Images with localized body landmarks
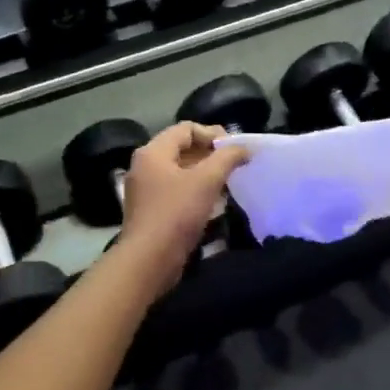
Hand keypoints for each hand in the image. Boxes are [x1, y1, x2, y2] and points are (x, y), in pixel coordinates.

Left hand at [116, 123, 250, 283]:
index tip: (235, 148)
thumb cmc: (176, 213)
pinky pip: (175, 191)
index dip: (213, 133)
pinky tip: (212, 201)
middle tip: (235, 163)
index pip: (186, 129)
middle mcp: (145, 167)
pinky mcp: (150, 211)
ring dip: (204, 173)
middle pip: (181, 149)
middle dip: (210, 153)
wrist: (149, 260)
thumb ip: (227, 158)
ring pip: (179, 171)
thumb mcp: (206, 180)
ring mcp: (145, 190)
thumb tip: (244, 147)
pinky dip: (195, 190)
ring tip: (228, 181)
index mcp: (153, 152)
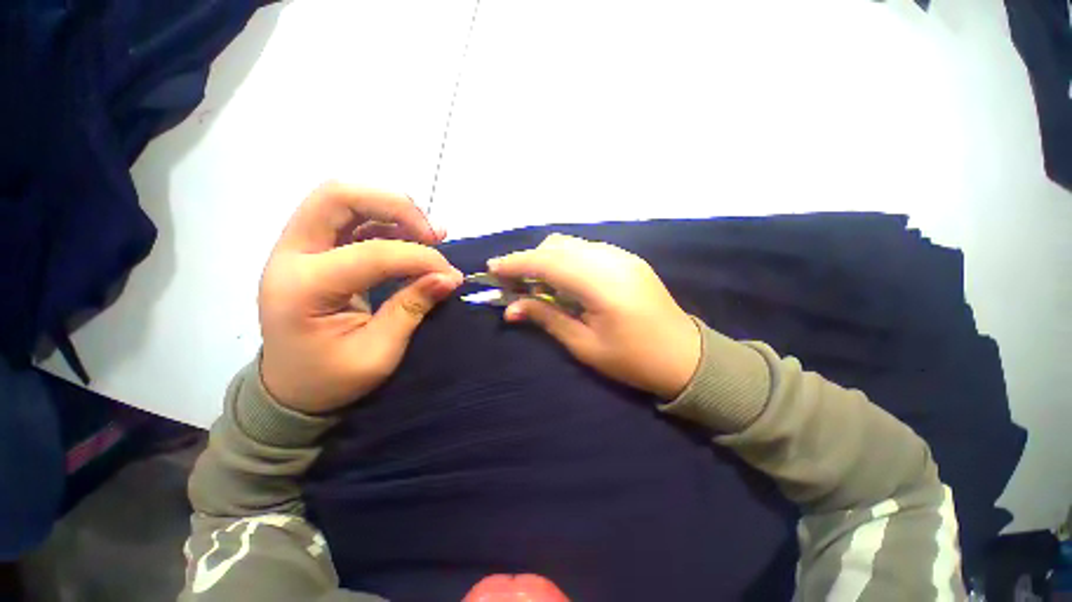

Exercise details:
Show all lines from the records above where the word "index" occurs.

Expected answer:
index tip: (235, 148)
index dip: (213, 133)
index pip: (186, 129)
index mcp: (153, 152)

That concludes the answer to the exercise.